Nyr (Stadt)
Nyr liegt nördlich von Yggrgard und gehört dem Thufrabrimi, dem Hügelmeerviertel, des Hochlandes an. Nyr wurde im Sommer 2671 (1029 n.Kr.) von Pelztierjägern gegründet. Der Ort wurde so gewählt, dass er den nördlichen Handelsweg berührt. So wuchs er daher bis heute zu einer bescheidenen Größe heran. Die Leute aus Nyr bezeichnen den Ort als „Stadt“, aber mit weniger als eintausend Bewohnern ist dieser Anspruch nicht gerechtfertigt, zumal der größte Teil der Häuser dort eher als Zelte bezeichnet werden kann. Während der wolsichen Besatzung haben es die Invasoren niemals für nötig befunden, den Ort zu besetzen. So wurde damals Nyr Sammelpunkt für viele freiheitsliebenden Wali, von denen einige später auszogen, um Fjordborg zu errichten.

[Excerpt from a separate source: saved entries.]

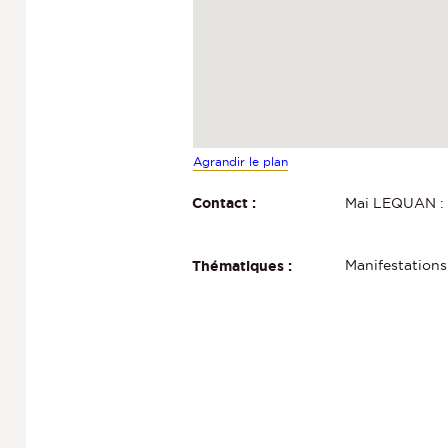
Agrandir le plan
Mai LEQUAN 
Contact :
Manifestations
Thématiques :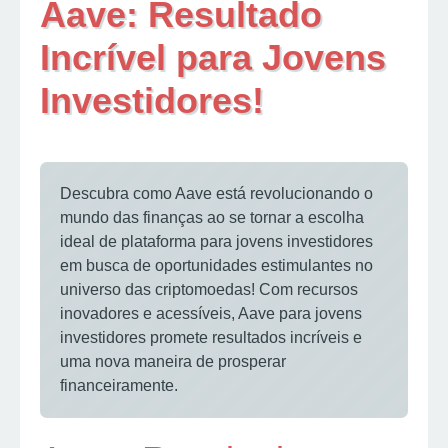
Aave: Resultado
Incrível para Jovens
Investidores!
Descubra como Aave está revolucionando o
mundo das finanças ao se tornar a escolha
ideal de plataforma para jovens investidores
em busca de oportunidades estimulantes no
universo das criptomoedas! Com recursos
inovadores e acessíveis, Aave para jovens
investidores promete resultados incríveis e
uma nova maneira de prosperar
financeiramente.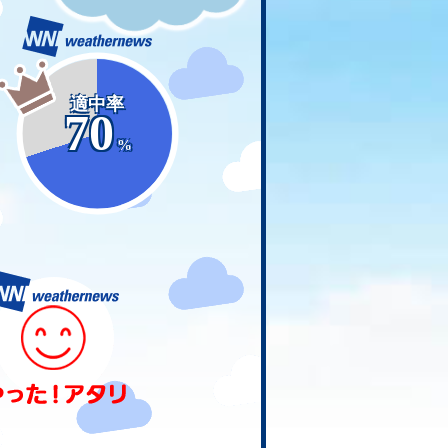
適中率
70
%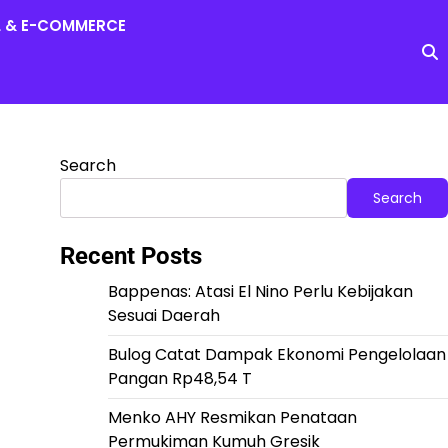
L & E-COMMERCE
Search
Search
Recent Posts
Bappenas: Atasi El Nino Perlu Kebijakan
Sesuai Daerah
Bulog Catat Dampak Ekonomi Pengelolaan
Pangan Rp48,54 T
Menko AHY Resmikan Penataan
Permukiman Kumuh Gresik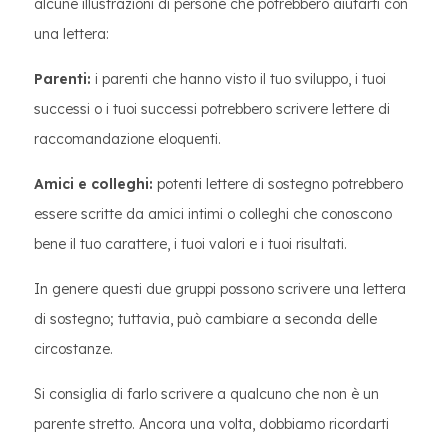
alcune illustrazioni di persone che potrebbero aiutarti con
una lettera:
Parenti:
i parenti che hanno visto il tuo sviluppo, i tuoi
successi o i tuoi successi potrebbero scrivere lettere di
raccomandazione eloquenti.
Amici e colleghi:
potenti lettere di sostegno potrebbero
essere scritte da amici intimi o colleghi che conoscono
bene il tuo carattere, i tuoi valori e i tuoi risultati.
In genere questi due gruppi possono scrivere una lettera
di sostegno; tuttavia, può cambiare a seconda delle
circostanze.
Si consiglia di farlo scrivere a qualcuno che non è un
parente stretto. Ancora una volta, dobbiamo ricordarti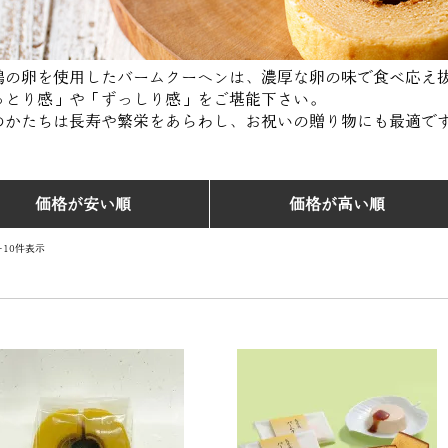
鶏の卵を使用したバームクーヘンは、濃厚な卵の味で食べ応え
っとり感」や「ずっしり感」をご堪能下さい。
のかたちは長寿や繁栄をあらわし、お祝いの贈り物にも最適で
価格が安い順
価格が高い順
-
10
件表示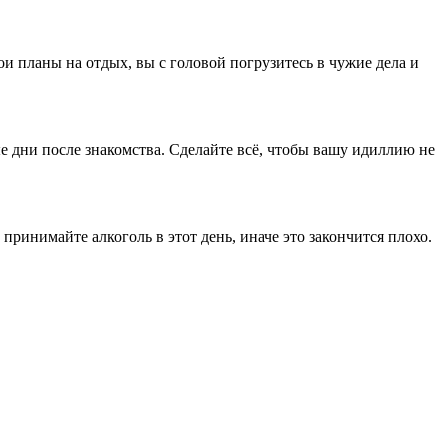
и планы на отдых, вы с головой погрузитесь в чужие дела и
вые дни после знакомства. Сделайте всё, чтобы вашу идиллию не
ринимайте алкоголь в этот день, иначе это закончится плохо.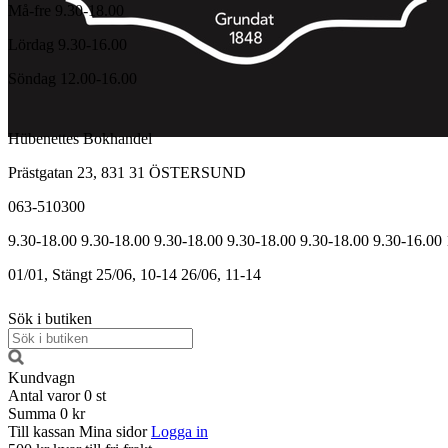
Må-fre 9.30-18.00
Lördag 9.30-16.00
Söndag 12.00-16.00
Hübenettes Bokhandel
Prästgatan 23, 831 31 ÖSTERSUND
063-510300
9.30-18.00
9.30-18.00
9.30-18.00
9.30-18.00
9.30-18.00
9.30-16.00
01/01, Stängt
25/06, 10-14
26/06, 11-14
Sök i butiken
Kundvagn
Antal varor
0
st
Summa
0 kr
Till kassan
Mina sidor
Logga in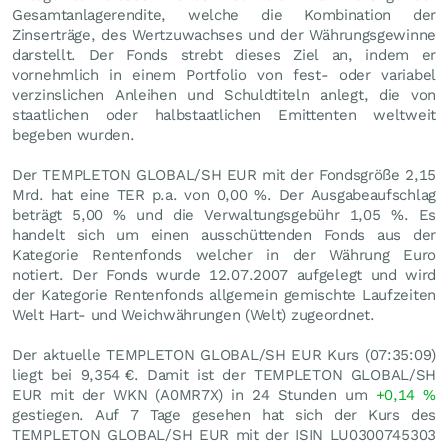
Gesamtanlagerendite, welche die Kombination der
Zinserträge, des Wertzuwachses und der Währungsgewinne
darstellt. Der Fonds strebt dieses Ziel an, indem er
vornehmlich in einem Portfolio von fest- oder variabel
verzinslichen Anleihen und Schuldtiteln anlegt, die von
staatlichen oder halbstaatlichen Emittenten weltweit
begeben wurden.
Der TEMPLETON GLOBAL/SH EUR mit der Fondsgröße 2,15
Mrd. hat eine TER p.a. von 0,00 %. Der Ausgabeaufschlag
beträgt 5,00 % und die Verwaltungsgebühr 1,05 %. Es
handelt sich um einen ausschüttenden Fonds aus der
Kategorie Rentenfonds welcher in der Währung Euro
notiert. Der Fonds wurde 12.07.2007 aufgelegt und wird
der Kategorie Rentenfonds allgemein gemischte Laufzeiten
Welt Hart- und Weichwährungen (Welt) zugeordnet.
Der aktuelle TEMPLETON GLOBAL/SH EUR Kurs (07:35:09)
liegt bei 9,354
€
. Damit ist der TEMPLETON GLOBAL/SH
EUR mit der WKN (A0MR7X) in 24 Stunden um
+0,14
%
gestiegen. Auf 7 Tage gesehen hat sich der Kurs des
TEMPLETON GLOBAL/SH EUR mit der ISIN LU0300745303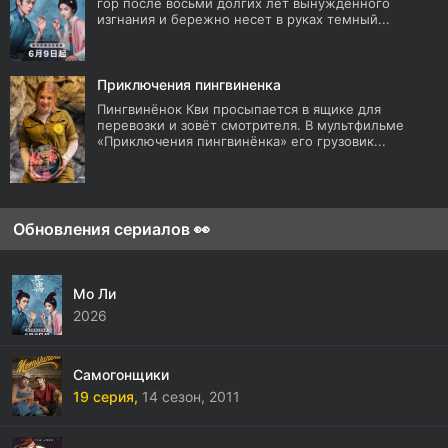
гор после восьми долгих лет вынужденного
изгнания и бережно несет в руках темный...
Приключения пингвиненка
Пингвинёнок Кви просыпается в ящике для
перевозки и зовёт смотрителя. В мультфильме
«Приключения пингвинёнка» его грузовик...
Обновления сериалов 👀
Мо Ли
2026
Самогонщики
19 серия,
14 сезон,
2011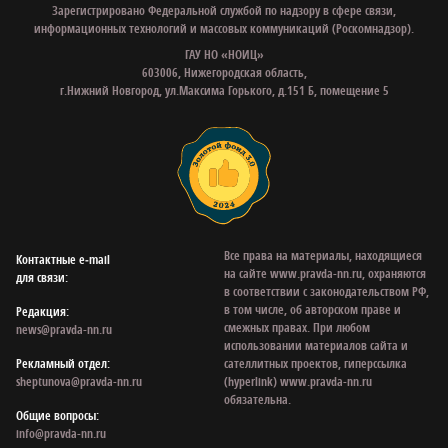
Зарегистрировано Федеральной службой по надзору в сфере связи,
информационных технологий и массовых коммуникаций (Роскомнадзор).
ГАУ НО «НОИЦ»
603006, Нижегородская область,
г.Нижний Новгород, ул.Максима Горького, д.151 Б, помещение 5
Все права на материалы, находящиеся
Контактные e‑mail
на сайте www.pravda-nn.ru, охраняются
для связи:
в соответствии с законодательством РФ,
в том числе, об авторском праве и
Редакция:
смежных правах. При любом
news@pravda-nn.ru
использовании материалов сайта и
Рекламный отдел:
сателлитных проектов, гиперссылка
sheptunova@pravda-nn.ru
(hyperlink) www.pravda-nn.ru
обязательна.
Общие вопросы:
info@pravda-nn.ru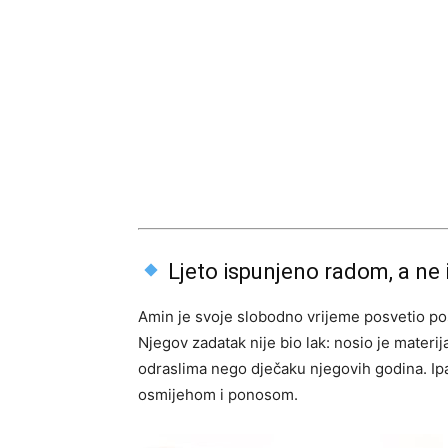
Ljeto ispunjeno radom, a ne
Amin je svoje slobodno vrijeme posvetio pos
Njegov zadatak nije bio lak: nosio je materi
odraslima nego dječaku njegovih godina. Ipak
osmijehom i ponosom.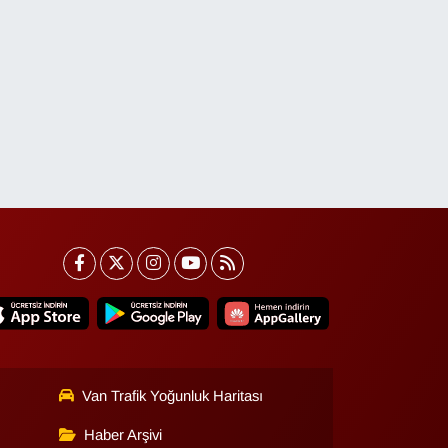
Van Trafik Yoğunluk Haritası
Haber Arşivi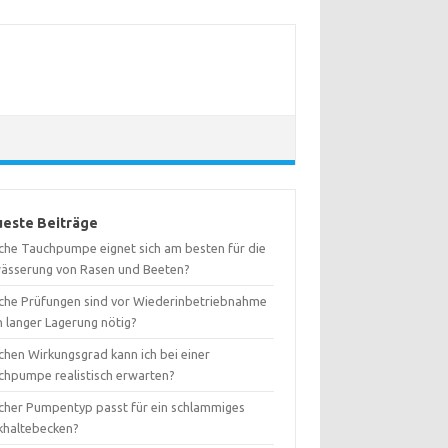
este Beiträge
che Tauchpumpe eignet sich am besten für die
ässerung von Rasen und Beeten?
che Prüfungen sind vor Wiederinbetriebnahme
h langer Lagerung nötig?
chen Wirkungsgrad kann ich bei einer
chpumpe realistisch erwarten?
cher Pumpentyp passt für ein schlammiges
khaltebecken?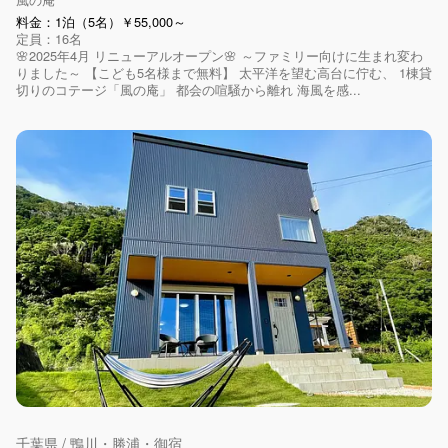
料金：1泊（5名）￥55,000～
定員：16名
🌸2025年4月 リニューアルオープン🌸 ～ファミリー向けに生まれ変わ
りました～ 【こども5名様まで無料】 太平洋を望む高台に佇む、 1棟貸
切りのコテージ「風の庵」 都会の喧騒から離れ 海風を感...
千葉県 / 鴨川・勝浦・御宿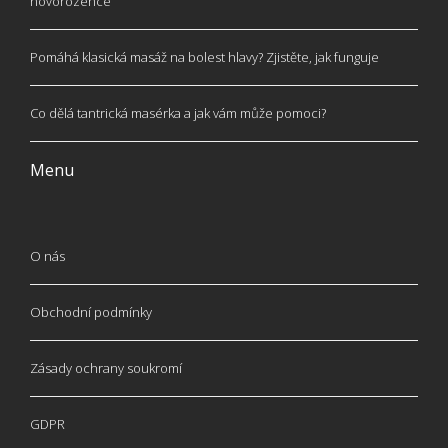
novorozence
Pomáhá klasická masáž na bolest hlavy? Zjistěte, jak funguje
Co dělá tantrická masérka a jak vám může pomoci?
Menu
O nás
Obchodní podmínky
Zásady ochrany soukromí
GDPR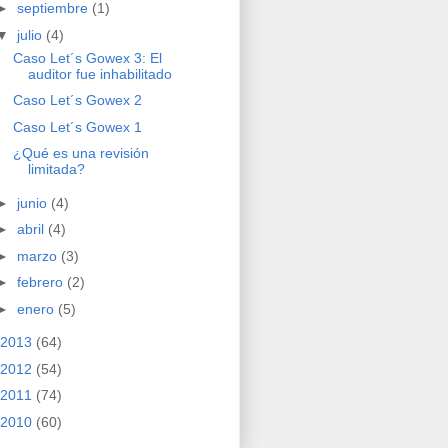
►
septiembre
(1)
▼
julio
(4)
Caso Let´s Gowex 3: El
auditor fue inhabilitado
Caso Let´s Gowex 2
Caso Let´s Gowex 1
¿Qué es una revisión
limitada?
►
junio
(4)
►
abril
(4)
►
marzo
(3)
►
febrero
(2)
►
enero
(5)
2013
(64)
2012
(54)
2011
(74)
2010
(60)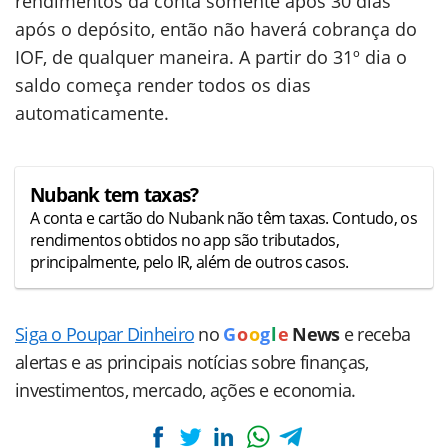
rendimentos da conta somente após 30 dias
após o depósito, então não haverá cobrança do
IOF, de qualquer maneira. A partir do 31º dia o
saldo começa render todos os dias
automaticamente.
Nubank tem taxas?
A conta e cartão do Nubank não têm taxas. Contudo, os
rendimentos obtidos no app são tributados,
principalmente, pelo IR, além de outros casos.
Siga o Poupar Dinheiro
no
G
o
o
g
l
e
News
e receba
alertas e as principais notícias sobre finanças,
investimentos, mercado, ações e economia.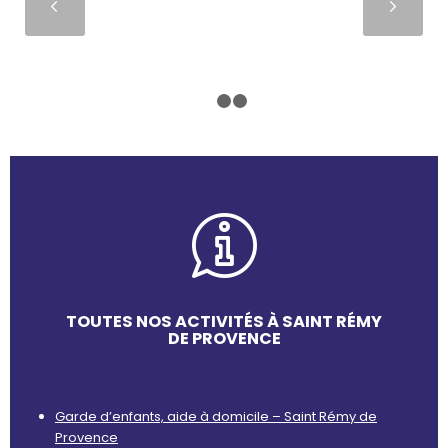
Suivant
1
2
3
TOUTES NOS ACTIVITÉS À SAINT RÉMY
DE PROVENCE
Garde d’enfants, aide à domicile – Saint Rémy de
Provence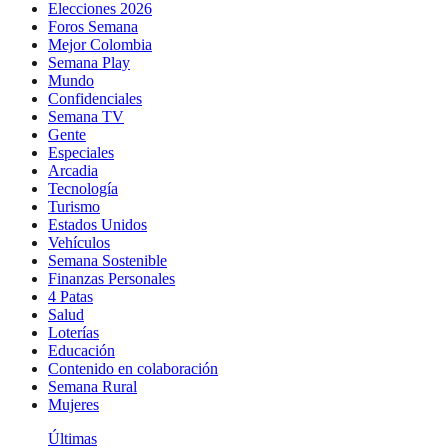
Elecciones 2026
Foros Semana
Mejor Colombia
Semana Play
Mundo
Confidenciales
Semana TV
Gente
Especiales
Arcadia
Tecnología
Turismo
Estados Unidos
Vehículos
Semana Sostenible
Finanzas Personales
4 Patas
Salud
Loterías
Educación
Contenido en colaboración
Semana Rural
Mujeres
Últimas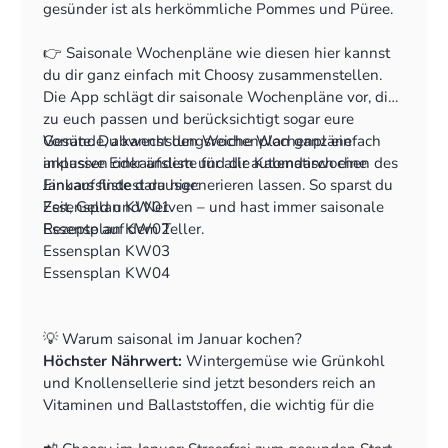
gesünder ist als herkömmliche Pommes und Püree.
👉 Saisonale Wochenpläne wie diesen hier kannst
du dir ganz einfach mit Choosy zusammenstellen.
Die App schlägt dir saisonale Wochenpläne vor, die
zu euch passen und berücksichtigt sogar eure
Vorräte. Du kannst den Wochenplan ganz einfach
Gesunde, abwechslungsreiche Wochenpläne
anpassen oder ändern und dir automatisch eine
inklusive Einkaufsliste für alle Kalendarwochen des
Einkaufsliste darausgenerieren lassen. So sparst du
Januars findest du hier:
Zeit, Geld und Nerven – und hast immer saisonale
Essensplan KW01
Rezepte auf dem Teller.
Essensplan KW02
Essensplan KW03
Essensplan KW04
💡 Warum saisonal im Januar kochen?
Höchster Nährwert:
Wintergemüse wie Grünkohl
und Knollensellerie sind jetzt besonders reich an
Vitaminen und Ballaststoffen, die wichtig für die
Immunabwehr sind und euren Darm stärken.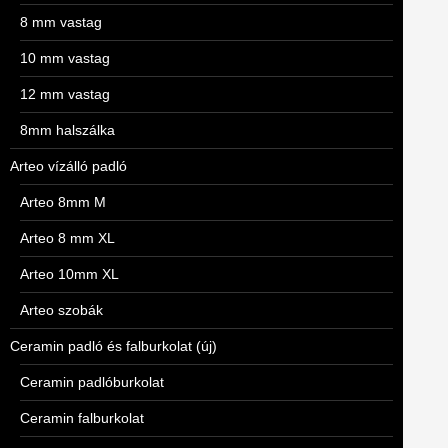
8 mm vastag
10 mm vastag
12 mm vastag
8mm halszálka
Arteo vízálló padló
Arteo 8mm M
Arteo 8 mm XL
Arteo 10mm XL
Arteo szobák
Ceramin padló és falburkolat (új)
Ceramin padlóburkolat
Ceramin falburkolat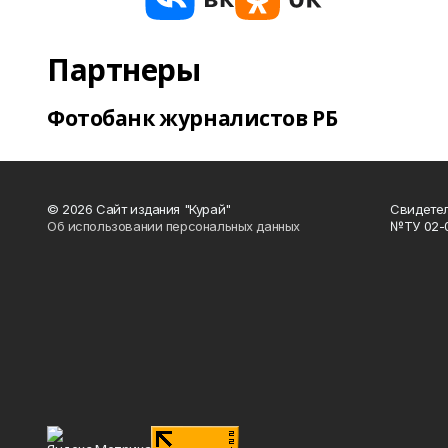
Партнеры
Фотобанк журналистов РБ
© 2026 Сайт издания "Курай"
Свидетел
Об использовании персональных данных
№ТУ 02-01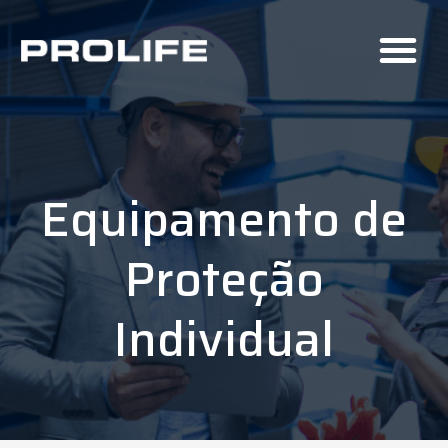
Equipamento de
Proteção
Individual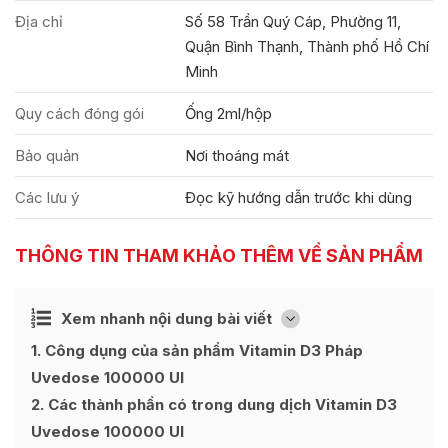
Địa chỉ
Số 58 Trần Quý Cáp, Phường 11,
Quận Bình Thạnh, Thành phố Hồ Chí
Minh
Quy cách đóng gói
Ống 2ml/hộp
Bảo quản
Nơi thoáng mát
Các lưu ý
Đọc kỹ hướng dẫn trước khi dùng
THÔNG TIN THAM KHẢO THÊM VỀ SẢN PHẨM
Ẩn
Xem nhanh nội dung bài viết
[
]
1
Công dụng của sản phẩm Vitamin D3 Pháp
Uvedose 100000 UI
2
Các thành phần có trong dung dịch Vitamin D3
Uvedose 100000 UI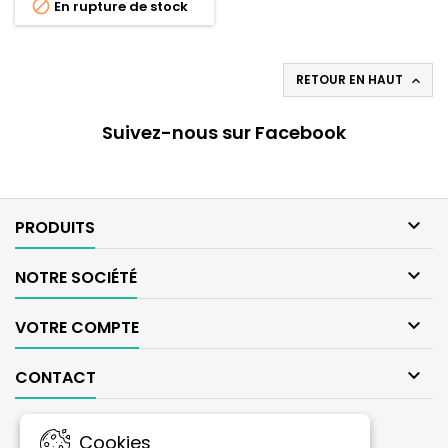

En rupture de stock
RETOUR EN HAUT

Suivez-nous sur Facebook

PRODUITS

NOTRE SOCIÉTÉ

VOTRE COMPTE

CONTACT
LETTRE D'INFORMATIONS
Cookies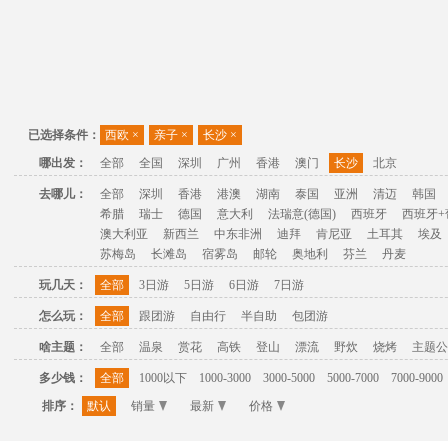
已选择条件：
西欧
×
亲子
×
长沙
×
哪出发：
全部
全国
深圳
广州
香港
澳门
长沙
北京
去哪儿：
全部
深圳
香港
港澳
湖南
泰国
亚洲
清迈
韩国
希腊
瑞士
德国
意大利
法瑞意(德国)
西班牙
西班牙+
澳大利亚
新西兰
中东非洲
迪拜
肯尼亚
土耳其
埃及
苏梅岛
长滩岛
宿雾岛
邮轮
奥地利
芬兰
丹麦
玩几天：
全部
3日游
5日游
6日游
7日游
怎么玩：
全部
跟团游
自由行
半自助
包团游
啥主题：
全部
温泉
赏花
高铁
登山
漂流
野炊
烧烤
主题公
多少钱：
全部
1000以下
1000-3000
3000-5000
5000-7000
7000-9000
排序：
默认
销量
最新
价格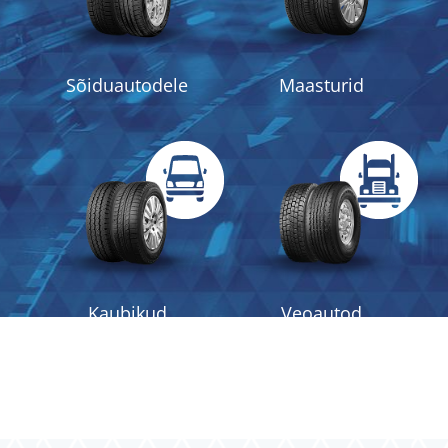
Sõiduautodele
Maasturid
Kaubikud
Veoautod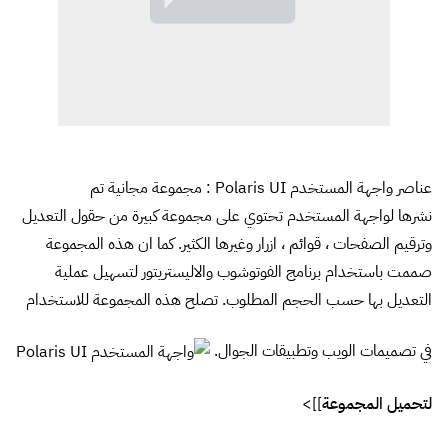
عناصر واجهة المستخدم Polaris UI : مجموعة مجانية تم
نشرها
لواجهة المستخدم تحتوي على مجموعة كبيرة من حقول التعديل
وترقيم الصفحات ، قوائم ، ازرار وغيرها الكثير. كما ان هذه المجموعة
صممت باستخدام برنامج الفوتوشوب والاليستريتور لتسهيل عملية
التعديل بها حسب الحجم المطلوب. تصلح هذه المجموعة للاستخدام
في تصميمات الويب وتطبيقات الجوال.
لتحميل المجموعة
]]>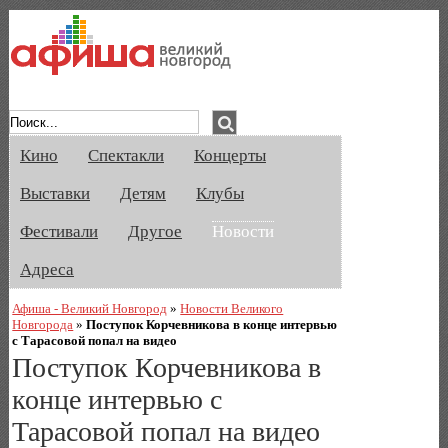
Афиша Великого Новгорода. Кино, спе
Кино
Спектакли
Концерты
Выставки
Детям
Клубы
Фестивали
Другое
Новости
Адреса
Афиша - Великий Новгород
»
Новости Великого
Новгорода
»
Поступок Корчевникова в конце интервью
с Тарасовой попал на видео
Поступок Корчевникова в
конце интервью с
Тарасовой попал на видео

In der Gegend von Nyr haben sich Rentierzüchter angesiedelt, die dort das Fleisch und die Felle dieser Tiere gegen andere Güter wie Getreide oder Met eintauschen. Jäger stellen Fallen, jagen die wilden Wisente, und gelegentlich auch den einen oder andern Mikill, den Mammut. Die Wanderungen der Mikill führen diese im Winter von Mikillheim, dem nördlichsten Viertel im Atlierland weiter nach Süden, so dass sie Nyr nahe kommen. Gelegentlich wird ein Mikill-Kalb lebendig gefangen und gezähmt. Dieses wird dann dem Einnher als Kriegs-Mikill verkauft oder zum Bewegen schwerer Lasten eingesetzt. Da jedoch die Mikill ihre Jungen mit allen Mitteln verteidigen, gelingt der Fang nur selten und ist nicht ungefährlich. Auch kann es vorkommen, dass eine Mikill-Herde versucht, das Junge zu befreien. Auf diese Weise ist Nyr bereits zwei Mal angegriffen und teilweise zerstört worden.
Den Leuten aus Nyr wird nachgesagt, sie würden die größten Trunken- und Raufbolde der Wali hervorbringen. Angesichts der Ereignisse während der berüchtigten Wettrinken des Einnhers, der ausschweifenden Metverkostung in Taihartu oder den wochenlangen Honigfesten in Nya Askivik ist diese jedoch eher anzuzweifeln.